Amazon's Jassy Effect

Issue 57

02.08.21 - As Jeff Bezos steps down as CEO, Amazon finds itself on the eve of a new era.  After 27 years, Amazon will have a new CEO for the first time. Bezos will be replaced by Andy Jassy, a company executive who joined Amazon in 1997, only three years after its founding.

Jassy has for the last 15 years run Amazon Web Services, Amazon’s less than uninteresting but innovative and highly profitable cloud computing business that controls about a third of the cloud industry and powers websites big and small all across the world.  Jassy will be taking the helm as finds itself in the stratosphere as a global powerhouse.

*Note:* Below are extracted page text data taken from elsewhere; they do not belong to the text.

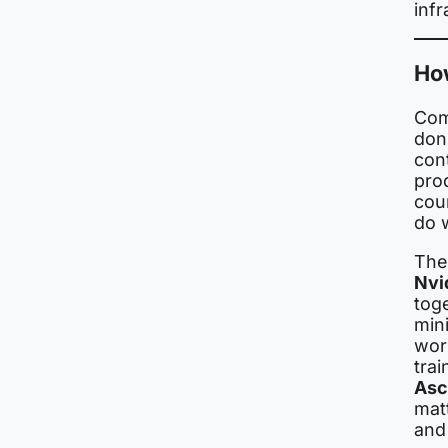
infr
How
Com
don’
cont
pro
cou
do w
The
Nvi
tog
min
wor
trai
Asc
mat
and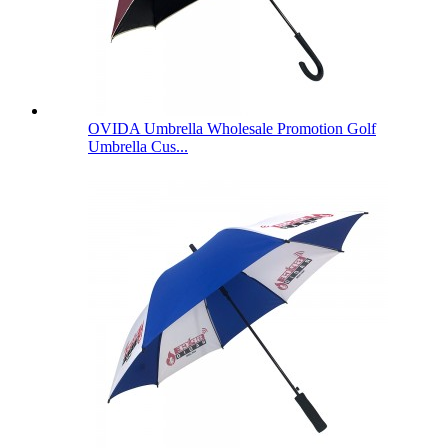
OVIDA Umbrella Wholesale Promotion Golf
Umbrella Cus...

The COVID-19 pandemic boosted ecommerce, and Amazon topped $100 billion in quarterly revenue for the first time reporting over $125 billion during the last three months of 2020 alone. But with that growing power, Amazon is facing unmatched scrutiny from antitrust regulators, from labor activists pushing to unionize Amazon warehouses, and from politicians who believe no one company should have such an unmatched power in industries as varied as retail, logistics, and cloud computing.

With Amazon’s massive influence on the economy and society, a couple of obvious questions come to mind. How will Jassy’s arrival as CEO impact the 1.3 million people who work for Amazon? And more importantly, what will his tenure mean for the hundreds of millions of people who are directly or indirectly affected by Amazon’s products and services across the globe?